» **Your instructions**
Below are the records; tally the lines that include "Adhesive" and report only the total.

» **Records shown**
=======

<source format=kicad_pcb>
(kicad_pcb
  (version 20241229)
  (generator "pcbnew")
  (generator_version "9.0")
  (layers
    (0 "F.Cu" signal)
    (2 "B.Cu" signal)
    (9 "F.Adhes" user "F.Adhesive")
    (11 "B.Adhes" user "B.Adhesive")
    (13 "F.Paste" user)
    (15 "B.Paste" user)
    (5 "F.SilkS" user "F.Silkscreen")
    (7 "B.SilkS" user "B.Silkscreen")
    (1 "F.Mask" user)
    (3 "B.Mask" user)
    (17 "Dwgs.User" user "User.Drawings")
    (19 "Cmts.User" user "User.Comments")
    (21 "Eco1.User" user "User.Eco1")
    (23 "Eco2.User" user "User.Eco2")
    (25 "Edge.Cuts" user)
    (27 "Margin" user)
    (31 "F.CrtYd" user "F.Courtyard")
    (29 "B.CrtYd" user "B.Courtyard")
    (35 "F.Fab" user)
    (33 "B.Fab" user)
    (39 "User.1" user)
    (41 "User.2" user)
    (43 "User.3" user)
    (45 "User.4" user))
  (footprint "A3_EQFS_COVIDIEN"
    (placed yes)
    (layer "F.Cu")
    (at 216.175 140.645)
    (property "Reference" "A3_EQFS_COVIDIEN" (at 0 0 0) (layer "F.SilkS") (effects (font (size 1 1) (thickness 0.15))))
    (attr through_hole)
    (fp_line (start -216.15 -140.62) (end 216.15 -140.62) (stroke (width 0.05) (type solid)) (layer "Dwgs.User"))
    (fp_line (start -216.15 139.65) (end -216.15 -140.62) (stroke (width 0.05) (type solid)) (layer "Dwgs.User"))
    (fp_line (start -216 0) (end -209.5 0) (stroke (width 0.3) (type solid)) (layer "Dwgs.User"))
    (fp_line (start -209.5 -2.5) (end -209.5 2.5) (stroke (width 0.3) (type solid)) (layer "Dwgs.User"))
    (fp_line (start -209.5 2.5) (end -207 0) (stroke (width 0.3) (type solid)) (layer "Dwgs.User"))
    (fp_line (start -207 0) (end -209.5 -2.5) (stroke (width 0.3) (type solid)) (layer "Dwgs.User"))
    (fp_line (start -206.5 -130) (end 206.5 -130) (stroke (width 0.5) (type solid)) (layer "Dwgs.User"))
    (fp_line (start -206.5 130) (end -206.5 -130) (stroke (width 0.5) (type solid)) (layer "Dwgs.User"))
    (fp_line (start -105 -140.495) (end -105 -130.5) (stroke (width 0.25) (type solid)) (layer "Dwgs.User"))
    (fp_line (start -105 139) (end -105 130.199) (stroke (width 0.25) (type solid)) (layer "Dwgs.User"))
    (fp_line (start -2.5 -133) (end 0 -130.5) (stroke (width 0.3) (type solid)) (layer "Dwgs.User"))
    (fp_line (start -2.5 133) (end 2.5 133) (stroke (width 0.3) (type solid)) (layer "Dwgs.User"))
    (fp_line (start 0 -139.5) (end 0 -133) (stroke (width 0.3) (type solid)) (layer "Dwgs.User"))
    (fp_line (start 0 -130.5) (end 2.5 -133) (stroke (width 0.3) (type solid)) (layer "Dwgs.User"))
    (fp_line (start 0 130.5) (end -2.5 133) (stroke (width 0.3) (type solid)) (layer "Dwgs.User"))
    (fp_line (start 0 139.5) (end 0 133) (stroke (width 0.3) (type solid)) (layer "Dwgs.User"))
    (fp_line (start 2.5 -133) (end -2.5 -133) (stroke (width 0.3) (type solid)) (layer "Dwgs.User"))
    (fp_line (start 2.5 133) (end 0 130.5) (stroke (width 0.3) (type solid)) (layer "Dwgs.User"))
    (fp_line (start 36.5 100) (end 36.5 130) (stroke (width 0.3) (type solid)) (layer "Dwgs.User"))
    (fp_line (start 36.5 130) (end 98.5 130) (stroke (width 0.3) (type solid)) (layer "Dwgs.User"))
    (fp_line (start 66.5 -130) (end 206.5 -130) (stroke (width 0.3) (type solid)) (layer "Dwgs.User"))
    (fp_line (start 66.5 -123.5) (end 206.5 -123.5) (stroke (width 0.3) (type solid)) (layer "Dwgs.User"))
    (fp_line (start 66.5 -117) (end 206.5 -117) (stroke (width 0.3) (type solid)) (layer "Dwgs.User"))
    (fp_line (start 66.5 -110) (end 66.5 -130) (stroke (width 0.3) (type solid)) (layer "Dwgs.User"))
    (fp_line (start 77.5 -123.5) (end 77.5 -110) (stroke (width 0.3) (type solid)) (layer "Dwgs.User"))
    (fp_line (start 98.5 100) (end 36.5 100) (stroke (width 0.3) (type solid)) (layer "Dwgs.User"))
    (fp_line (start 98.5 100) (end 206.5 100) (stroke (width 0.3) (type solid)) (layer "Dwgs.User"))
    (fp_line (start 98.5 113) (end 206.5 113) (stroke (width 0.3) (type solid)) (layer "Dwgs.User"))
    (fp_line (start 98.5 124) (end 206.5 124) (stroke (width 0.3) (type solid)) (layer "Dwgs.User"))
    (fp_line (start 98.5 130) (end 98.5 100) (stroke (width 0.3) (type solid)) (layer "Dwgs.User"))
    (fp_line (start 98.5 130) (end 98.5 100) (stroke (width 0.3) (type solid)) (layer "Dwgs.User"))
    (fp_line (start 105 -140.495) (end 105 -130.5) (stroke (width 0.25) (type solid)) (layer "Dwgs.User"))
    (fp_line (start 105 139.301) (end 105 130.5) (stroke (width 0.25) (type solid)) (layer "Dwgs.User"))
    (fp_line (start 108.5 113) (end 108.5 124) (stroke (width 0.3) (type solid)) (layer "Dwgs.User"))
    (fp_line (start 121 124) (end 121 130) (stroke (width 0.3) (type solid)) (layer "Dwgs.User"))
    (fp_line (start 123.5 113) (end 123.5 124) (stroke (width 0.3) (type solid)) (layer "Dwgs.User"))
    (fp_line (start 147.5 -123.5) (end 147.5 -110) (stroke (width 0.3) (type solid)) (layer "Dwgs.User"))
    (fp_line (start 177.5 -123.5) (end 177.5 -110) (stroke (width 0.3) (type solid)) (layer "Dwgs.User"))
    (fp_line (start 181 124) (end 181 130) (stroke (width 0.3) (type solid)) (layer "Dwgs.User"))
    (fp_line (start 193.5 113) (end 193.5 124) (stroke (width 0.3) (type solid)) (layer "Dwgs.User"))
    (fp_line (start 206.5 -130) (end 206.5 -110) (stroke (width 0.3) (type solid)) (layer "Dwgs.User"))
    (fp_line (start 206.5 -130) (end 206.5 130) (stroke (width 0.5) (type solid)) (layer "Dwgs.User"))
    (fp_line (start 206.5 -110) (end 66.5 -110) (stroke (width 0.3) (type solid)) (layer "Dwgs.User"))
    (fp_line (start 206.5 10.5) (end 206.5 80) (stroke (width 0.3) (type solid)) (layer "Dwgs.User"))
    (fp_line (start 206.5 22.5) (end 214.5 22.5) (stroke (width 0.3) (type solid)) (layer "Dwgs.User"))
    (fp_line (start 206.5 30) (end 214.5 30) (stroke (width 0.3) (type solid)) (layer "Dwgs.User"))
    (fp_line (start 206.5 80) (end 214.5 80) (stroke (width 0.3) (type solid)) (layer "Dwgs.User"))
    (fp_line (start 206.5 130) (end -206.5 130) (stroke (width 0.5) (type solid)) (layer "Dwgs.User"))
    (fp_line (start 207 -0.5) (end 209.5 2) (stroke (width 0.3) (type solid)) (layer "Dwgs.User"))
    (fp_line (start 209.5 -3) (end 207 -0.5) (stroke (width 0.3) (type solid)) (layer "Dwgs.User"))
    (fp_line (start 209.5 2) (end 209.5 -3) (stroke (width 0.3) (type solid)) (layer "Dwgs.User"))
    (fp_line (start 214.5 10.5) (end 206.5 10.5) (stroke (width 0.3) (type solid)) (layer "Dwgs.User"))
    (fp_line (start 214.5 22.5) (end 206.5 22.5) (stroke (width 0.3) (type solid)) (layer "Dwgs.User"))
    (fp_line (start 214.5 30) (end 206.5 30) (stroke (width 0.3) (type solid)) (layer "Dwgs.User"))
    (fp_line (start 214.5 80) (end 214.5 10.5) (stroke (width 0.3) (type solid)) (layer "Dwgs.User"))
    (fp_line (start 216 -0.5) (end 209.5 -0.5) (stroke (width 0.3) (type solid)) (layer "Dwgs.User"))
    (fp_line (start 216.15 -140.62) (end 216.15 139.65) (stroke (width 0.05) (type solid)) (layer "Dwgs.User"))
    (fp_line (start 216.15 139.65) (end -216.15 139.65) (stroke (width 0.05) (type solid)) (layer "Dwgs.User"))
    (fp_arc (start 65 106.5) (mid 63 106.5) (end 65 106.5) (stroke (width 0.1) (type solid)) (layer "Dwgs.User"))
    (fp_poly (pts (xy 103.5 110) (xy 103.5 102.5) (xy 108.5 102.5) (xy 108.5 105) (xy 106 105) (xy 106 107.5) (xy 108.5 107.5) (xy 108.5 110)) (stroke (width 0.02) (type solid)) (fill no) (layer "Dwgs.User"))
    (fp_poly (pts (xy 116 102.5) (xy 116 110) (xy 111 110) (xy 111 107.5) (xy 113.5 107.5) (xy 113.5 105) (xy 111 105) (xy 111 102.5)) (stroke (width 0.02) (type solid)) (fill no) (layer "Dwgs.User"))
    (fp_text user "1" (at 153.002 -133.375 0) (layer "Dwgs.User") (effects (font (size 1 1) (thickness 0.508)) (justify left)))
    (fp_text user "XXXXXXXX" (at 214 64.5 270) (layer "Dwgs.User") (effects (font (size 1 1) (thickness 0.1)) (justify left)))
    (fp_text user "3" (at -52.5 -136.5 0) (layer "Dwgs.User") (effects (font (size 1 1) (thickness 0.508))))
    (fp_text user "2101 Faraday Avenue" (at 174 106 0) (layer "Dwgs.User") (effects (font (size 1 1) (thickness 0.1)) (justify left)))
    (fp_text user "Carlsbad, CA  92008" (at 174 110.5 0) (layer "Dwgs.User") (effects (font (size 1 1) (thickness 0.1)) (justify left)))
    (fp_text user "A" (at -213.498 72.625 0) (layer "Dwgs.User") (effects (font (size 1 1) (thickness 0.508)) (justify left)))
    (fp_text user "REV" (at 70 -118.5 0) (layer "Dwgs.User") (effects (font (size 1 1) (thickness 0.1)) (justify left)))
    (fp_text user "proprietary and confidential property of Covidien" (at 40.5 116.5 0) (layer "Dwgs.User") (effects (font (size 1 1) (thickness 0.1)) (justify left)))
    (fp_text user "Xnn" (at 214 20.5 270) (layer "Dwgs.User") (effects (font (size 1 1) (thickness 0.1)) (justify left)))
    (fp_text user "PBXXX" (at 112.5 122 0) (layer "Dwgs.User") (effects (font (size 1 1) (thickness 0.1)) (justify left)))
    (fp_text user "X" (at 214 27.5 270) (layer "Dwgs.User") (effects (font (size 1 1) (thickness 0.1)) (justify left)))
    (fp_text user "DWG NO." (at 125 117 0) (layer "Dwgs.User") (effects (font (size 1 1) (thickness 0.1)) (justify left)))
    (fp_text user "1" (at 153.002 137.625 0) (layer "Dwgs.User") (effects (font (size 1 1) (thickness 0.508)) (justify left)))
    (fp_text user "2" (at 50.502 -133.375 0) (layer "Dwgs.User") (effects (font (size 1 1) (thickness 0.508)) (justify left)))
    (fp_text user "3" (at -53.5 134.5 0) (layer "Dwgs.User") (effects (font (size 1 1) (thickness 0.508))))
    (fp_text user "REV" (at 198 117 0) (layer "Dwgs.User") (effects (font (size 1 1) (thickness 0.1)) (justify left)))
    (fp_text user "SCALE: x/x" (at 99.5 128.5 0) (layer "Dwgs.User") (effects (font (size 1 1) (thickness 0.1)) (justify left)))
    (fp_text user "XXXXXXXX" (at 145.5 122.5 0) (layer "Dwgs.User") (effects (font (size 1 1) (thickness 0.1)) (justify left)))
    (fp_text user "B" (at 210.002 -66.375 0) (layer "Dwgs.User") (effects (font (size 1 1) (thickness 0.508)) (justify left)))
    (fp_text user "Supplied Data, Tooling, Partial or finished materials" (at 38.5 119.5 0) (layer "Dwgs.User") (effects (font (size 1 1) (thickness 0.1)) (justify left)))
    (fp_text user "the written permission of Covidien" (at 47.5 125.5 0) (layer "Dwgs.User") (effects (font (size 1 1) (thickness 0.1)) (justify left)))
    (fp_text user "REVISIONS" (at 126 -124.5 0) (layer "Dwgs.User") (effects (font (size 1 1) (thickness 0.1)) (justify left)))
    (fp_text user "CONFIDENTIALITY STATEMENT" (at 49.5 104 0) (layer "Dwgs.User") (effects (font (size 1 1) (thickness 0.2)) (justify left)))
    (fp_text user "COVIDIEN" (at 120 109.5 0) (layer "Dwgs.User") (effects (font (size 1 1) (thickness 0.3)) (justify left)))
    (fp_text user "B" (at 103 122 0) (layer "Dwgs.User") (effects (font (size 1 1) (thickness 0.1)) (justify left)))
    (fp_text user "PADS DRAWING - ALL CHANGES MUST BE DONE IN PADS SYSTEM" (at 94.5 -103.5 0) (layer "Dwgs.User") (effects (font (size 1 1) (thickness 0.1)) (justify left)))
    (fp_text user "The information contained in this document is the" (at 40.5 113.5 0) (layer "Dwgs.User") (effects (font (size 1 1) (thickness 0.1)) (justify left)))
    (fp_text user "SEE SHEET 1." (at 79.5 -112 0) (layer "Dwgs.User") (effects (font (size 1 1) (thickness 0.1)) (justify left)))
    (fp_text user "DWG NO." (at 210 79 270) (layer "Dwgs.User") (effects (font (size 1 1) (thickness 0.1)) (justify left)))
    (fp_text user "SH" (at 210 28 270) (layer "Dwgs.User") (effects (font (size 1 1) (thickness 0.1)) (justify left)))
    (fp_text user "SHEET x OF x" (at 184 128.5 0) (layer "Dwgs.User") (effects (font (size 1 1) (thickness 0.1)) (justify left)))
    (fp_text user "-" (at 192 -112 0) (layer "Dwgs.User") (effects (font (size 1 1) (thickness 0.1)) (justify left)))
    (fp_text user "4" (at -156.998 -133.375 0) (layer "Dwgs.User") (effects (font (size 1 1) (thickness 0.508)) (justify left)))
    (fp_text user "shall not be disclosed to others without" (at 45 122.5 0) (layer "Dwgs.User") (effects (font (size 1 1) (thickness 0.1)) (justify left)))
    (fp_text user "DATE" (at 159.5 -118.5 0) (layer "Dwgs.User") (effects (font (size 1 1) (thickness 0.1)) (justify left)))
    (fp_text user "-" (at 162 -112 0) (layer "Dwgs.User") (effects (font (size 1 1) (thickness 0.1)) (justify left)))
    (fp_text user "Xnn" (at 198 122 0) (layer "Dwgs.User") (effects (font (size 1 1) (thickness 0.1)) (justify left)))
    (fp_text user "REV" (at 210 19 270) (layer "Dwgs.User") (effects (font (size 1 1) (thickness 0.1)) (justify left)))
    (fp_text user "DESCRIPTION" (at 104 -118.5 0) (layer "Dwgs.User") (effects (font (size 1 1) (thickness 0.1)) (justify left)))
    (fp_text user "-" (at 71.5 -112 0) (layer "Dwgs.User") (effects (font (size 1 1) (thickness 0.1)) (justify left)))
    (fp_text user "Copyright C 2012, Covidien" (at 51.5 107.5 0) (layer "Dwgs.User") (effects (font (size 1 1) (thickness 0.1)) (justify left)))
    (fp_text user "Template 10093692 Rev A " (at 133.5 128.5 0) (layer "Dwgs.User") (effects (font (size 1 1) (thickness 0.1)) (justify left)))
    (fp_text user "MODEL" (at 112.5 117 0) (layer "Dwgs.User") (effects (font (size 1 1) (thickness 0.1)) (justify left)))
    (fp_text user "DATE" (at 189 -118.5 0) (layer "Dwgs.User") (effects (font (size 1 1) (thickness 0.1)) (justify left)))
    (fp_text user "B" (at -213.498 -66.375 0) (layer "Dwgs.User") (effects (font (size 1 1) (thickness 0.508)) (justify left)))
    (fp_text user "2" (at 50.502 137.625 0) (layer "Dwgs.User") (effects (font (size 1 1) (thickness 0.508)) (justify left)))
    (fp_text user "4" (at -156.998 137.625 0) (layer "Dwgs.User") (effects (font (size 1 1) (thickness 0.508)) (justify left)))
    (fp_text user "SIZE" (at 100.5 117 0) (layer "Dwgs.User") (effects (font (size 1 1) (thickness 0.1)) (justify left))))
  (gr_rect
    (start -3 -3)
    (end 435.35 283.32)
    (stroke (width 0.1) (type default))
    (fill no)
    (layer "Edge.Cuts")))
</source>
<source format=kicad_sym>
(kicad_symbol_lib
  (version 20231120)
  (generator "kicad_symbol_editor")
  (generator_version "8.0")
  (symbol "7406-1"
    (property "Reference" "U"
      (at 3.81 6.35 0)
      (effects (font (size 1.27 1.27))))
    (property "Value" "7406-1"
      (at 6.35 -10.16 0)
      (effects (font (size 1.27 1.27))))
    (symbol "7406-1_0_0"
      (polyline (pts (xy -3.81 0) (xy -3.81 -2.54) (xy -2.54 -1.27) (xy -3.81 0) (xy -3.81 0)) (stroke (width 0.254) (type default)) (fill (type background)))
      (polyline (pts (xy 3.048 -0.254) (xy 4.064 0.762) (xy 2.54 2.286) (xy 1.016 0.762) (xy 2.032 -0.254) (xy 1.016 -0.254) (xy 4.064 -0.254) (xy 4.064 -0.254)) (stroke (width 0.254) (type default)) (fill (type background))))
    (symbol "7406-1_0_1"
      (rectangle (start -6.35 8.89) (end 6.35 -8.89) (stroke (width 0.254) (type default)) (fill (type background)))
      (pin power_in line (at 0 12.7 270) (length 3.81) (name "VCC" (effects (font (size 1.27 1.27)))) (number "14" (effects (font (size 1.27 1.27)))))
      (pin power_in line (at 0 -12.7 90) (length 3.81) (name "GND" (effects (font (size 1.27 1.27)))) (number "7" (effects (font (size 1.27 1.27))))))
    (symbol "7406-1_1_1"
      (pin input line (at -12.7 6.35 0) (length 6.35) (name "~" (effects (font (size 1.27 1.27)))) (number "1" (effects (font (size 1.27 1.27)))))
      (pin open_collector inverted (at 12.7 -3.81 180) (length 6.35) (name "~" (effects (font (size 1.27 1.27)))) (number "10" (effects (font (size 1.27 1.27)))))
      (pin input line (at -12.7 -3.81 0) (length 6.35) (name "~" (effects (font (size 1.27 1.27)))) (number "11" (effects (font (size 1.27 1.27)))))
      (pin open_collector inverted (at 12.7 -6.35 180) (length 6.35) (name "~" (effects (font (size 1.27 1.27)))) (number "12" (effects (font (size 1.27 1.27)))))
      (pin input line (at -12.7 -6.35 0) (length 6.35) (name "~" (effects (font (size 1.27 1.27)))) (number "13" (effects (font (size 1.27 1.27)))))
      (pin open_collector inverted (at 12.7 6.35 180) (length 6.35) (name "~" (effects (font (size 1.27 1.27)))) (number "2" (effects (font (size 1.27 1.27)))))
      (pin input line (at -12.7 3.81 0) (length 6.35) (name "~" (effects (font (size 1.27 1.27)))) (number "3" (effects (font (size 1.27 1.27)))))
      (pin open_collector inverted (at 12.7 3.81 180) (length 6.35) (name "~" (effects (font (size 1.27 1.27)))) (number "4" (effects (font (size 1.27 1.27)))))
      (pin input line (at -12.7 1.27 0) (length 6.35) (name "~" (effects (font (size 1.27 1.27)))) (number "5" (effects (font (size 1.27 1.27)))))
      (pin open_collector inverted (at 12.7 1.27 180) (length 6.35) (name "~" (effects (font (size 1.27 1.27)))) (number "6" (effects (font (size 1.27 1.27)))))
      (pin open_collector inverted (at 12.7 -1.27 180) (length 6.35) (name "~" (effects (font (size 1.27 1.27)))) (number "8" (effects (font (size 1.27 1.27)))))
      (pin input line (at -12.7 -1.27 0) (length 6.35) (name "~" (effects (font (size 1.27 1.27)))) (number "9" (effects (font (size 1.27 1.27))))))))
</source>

=======

» **Final answer**
2